In another stroke of genius, WotC created these radical ‘Rulebook’ cards that are inspired by old Monster Manual creature art to tug on our sense of nostalgia. Most of these cards are classic D&D creatures with long histories in the setting. I applaud WotC in trying this, it’s creative and pays homage to D&D’s history.

Recognizable Characters and References.

Catti-brie of Mithral Hall card from AFR
Drizzt Do'Urden card from AFR.
Bruenor Battlehammer card from AFR.
Wulfgar of Icewind Dale card from AFR.

Now, obviously the entire set is filled with recognizable characters and references, that’s kind of the point. I thought I’d point out just how specific and far reaching WotC went with them. Inspiration for these cards was drawn from nearly all the fifth edition books, rulebooks and adventure  books alike. They drew from D&D’s past with old modules and articles in Dragon Magazine. They draw from D&D video games like Baldur’s Gate and Icewind Dale: Enhanced Edition. And of course they drew from their extensive selection of novels with Erin M. Evans’ Brimstone Angels series and R.A. Salvators’ The Legend of Drizzt series.

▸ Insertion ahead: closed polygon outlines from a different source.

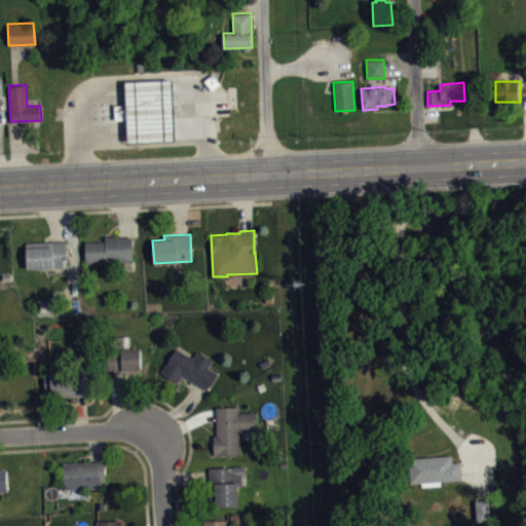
[(84,241),(85,263),(133,261),(132,236),(118,237),(118,235),(105,236),(105,240),(84,241)]
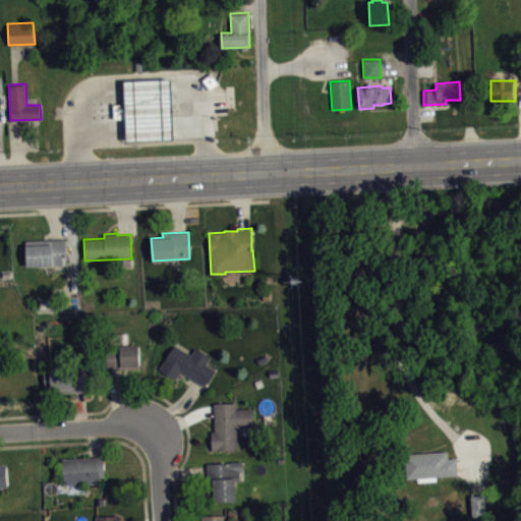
[(26,240),(26,266),(66,265),(65,239),(26,240)]
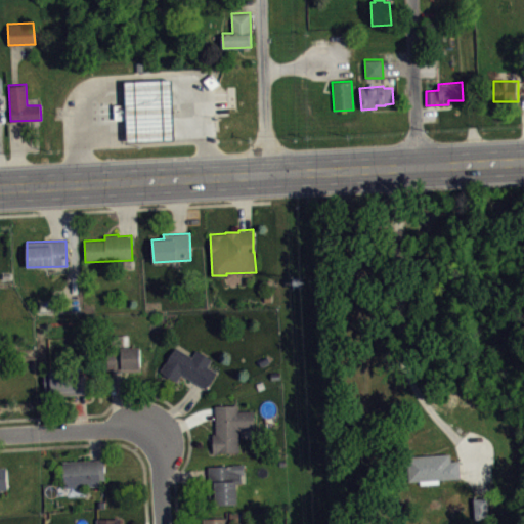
[(123,347),(139,347),(140,372),(121,373),(122,381),(101,382),(100,336),(122,335),(123,347)]
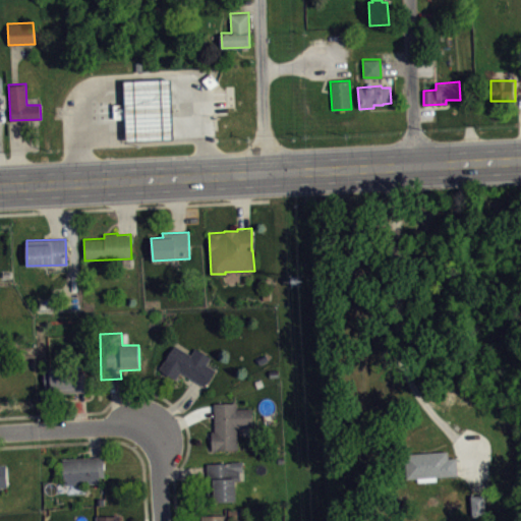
[(175,380),(180,372),(205,388),(216,369),(207,364),(210,357),(195,348),(191,354),(175,346),(159,369),(175,380)]
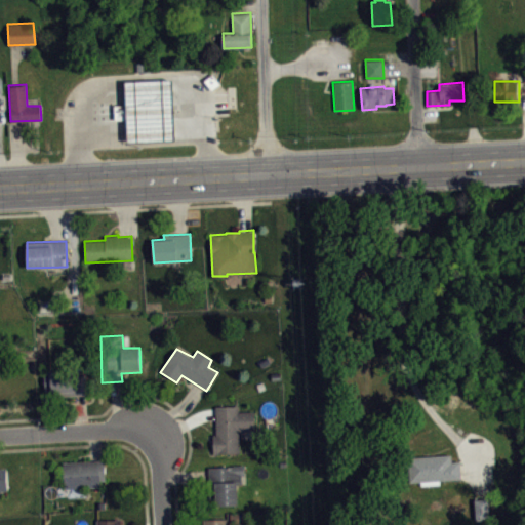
[(44,370),(45,397),(88,395),(87,375),(78,375),(77,370),(84,370),(84,364),(57,365),(57,370),(44,370)]
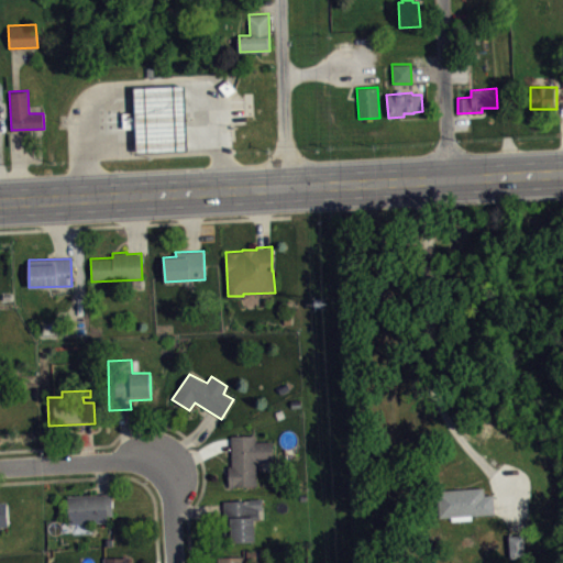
[(231,435),(255,434),(255,441),(272,441),(273,461),(256,461),(256,485),(234,486),(234,488),(229,487),(228,465),(232,465),(231,435)]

Speaking of which, I’m sad to say this set is missing our favourite halfling thief, Rumblebelly! Regis has been left out of a few D&D projects lately, and I’m beginning to think there’s a conspiracy afoot. Anyway, here’s a link to a WotC page that goes into more detail. It’s really cool and showed me more D&D content I’m interested in exploring.

Stand-Out Card Art

What initially drew me to Magic The Gathering was the card art. I find it to be the source of some of the very best fantasy art I see. When they announced Adventures in the Forgotten Realms, I knew immediately that I’d be jumping back into Magic if only to see the huge array of new art of the Forgotten Realms. All the art in this set is incredible, and these three are just a few I’d like to put on a pedestal.

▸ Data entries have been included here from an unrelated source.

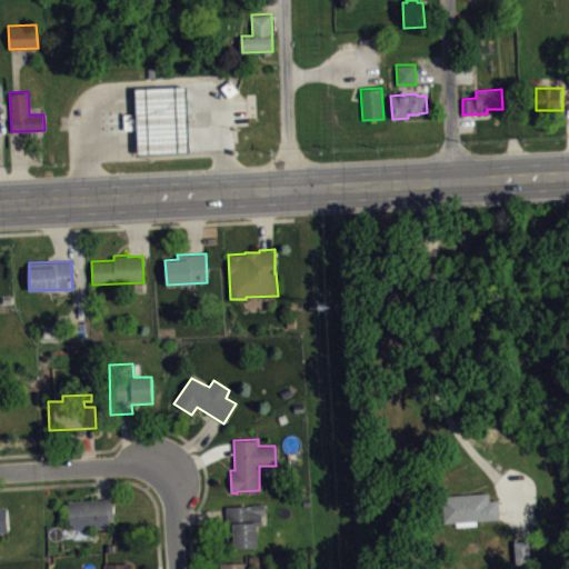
[(498,500),(500,519),(441,523),(440,496),(488,491),(489,500),(498,500)]
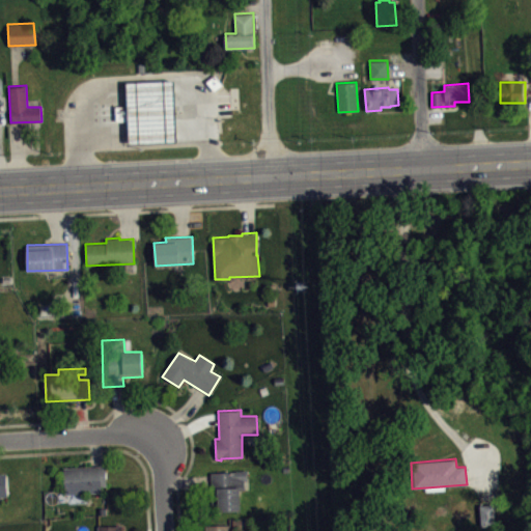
[(63,467),(63,495),(101,493),(101,486),(107,485),(106,465),(63,467)]
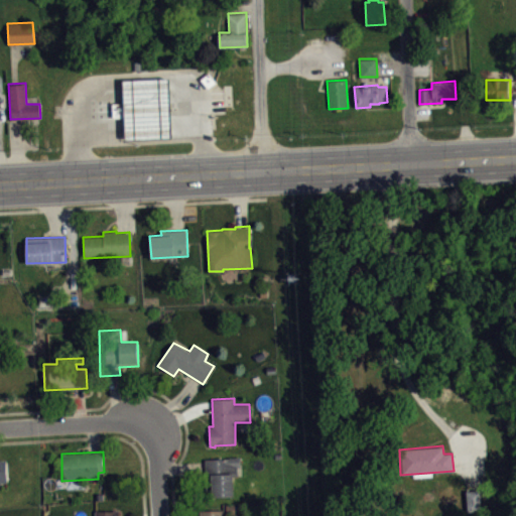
[(204,459),(240,457),(241,467),(237,467),(237,477),(233,477),(233,496),(206,497),(204,459)]
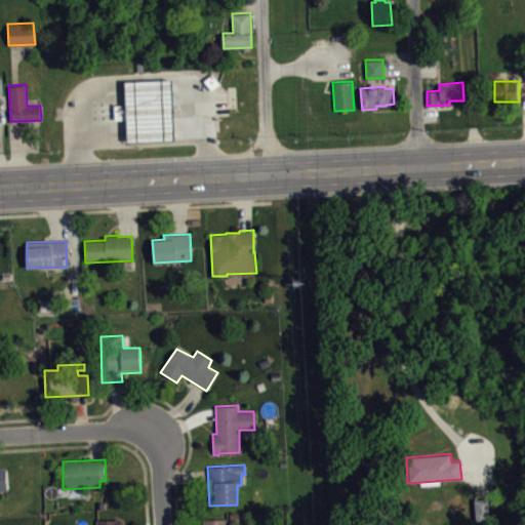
[(0,497),(10,497),(9,474),(0,474),(0,497)]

Lolth, Spider Queen by Jesper Ejsing

Lolth, Spider Queen art by Jesper Ejsing
The planeswalker Lolth, Spider Queen from Magic the Gathering

This piece perfectly captures how I imagined and felt about Lolth when I first read about her. Lolth’s drow body presents her as beautiful, elegant and serene. She appears almost angelic, dressed in all white and draping strands of web from her hands. The absolutely horrifying, colossal spider body filling out of the rest of the piece is a more honest representation of the Demon Queen of Spiders. Lolth is a monster hiding behind a facade of a beautiful, loving, elf goddess and this art captured that in the best way. I found a blog post from the artist himself, detailing the creation of the piece. It’s an enlightening read if you’re interested in that sort of thing.

Temple of the Dragon Queen by Cliff Childs

Temple of the Dragon Queen

If this art doesn’t say Dungeons and Dragons then I don’t know what does. Lands always feature some of the coolest art, intricate landscapes that do the heavy lifting in fantasy world building. This piece features an enormous statue to the evil dragon god, Tiamat, looming in a derelict temple. I can’t help but to feel this is the moment your dungeon master describes before your climactic confrontation with the big bad evil guy.

Iymrith, Desert Doom by Wisnu Tan

Iymrith, Desert Doom card for AFR.

I’m absolutely in love with all the different dragon illustrations in this set. Iymrith, Desert Doom is my favourite. This conniving, magically enhanced dragon is holding herself aloft in a Netherese amphitheater while a lightning storm rages in the background. I love this illustration because it shows the energy and power we so often associate with dragons.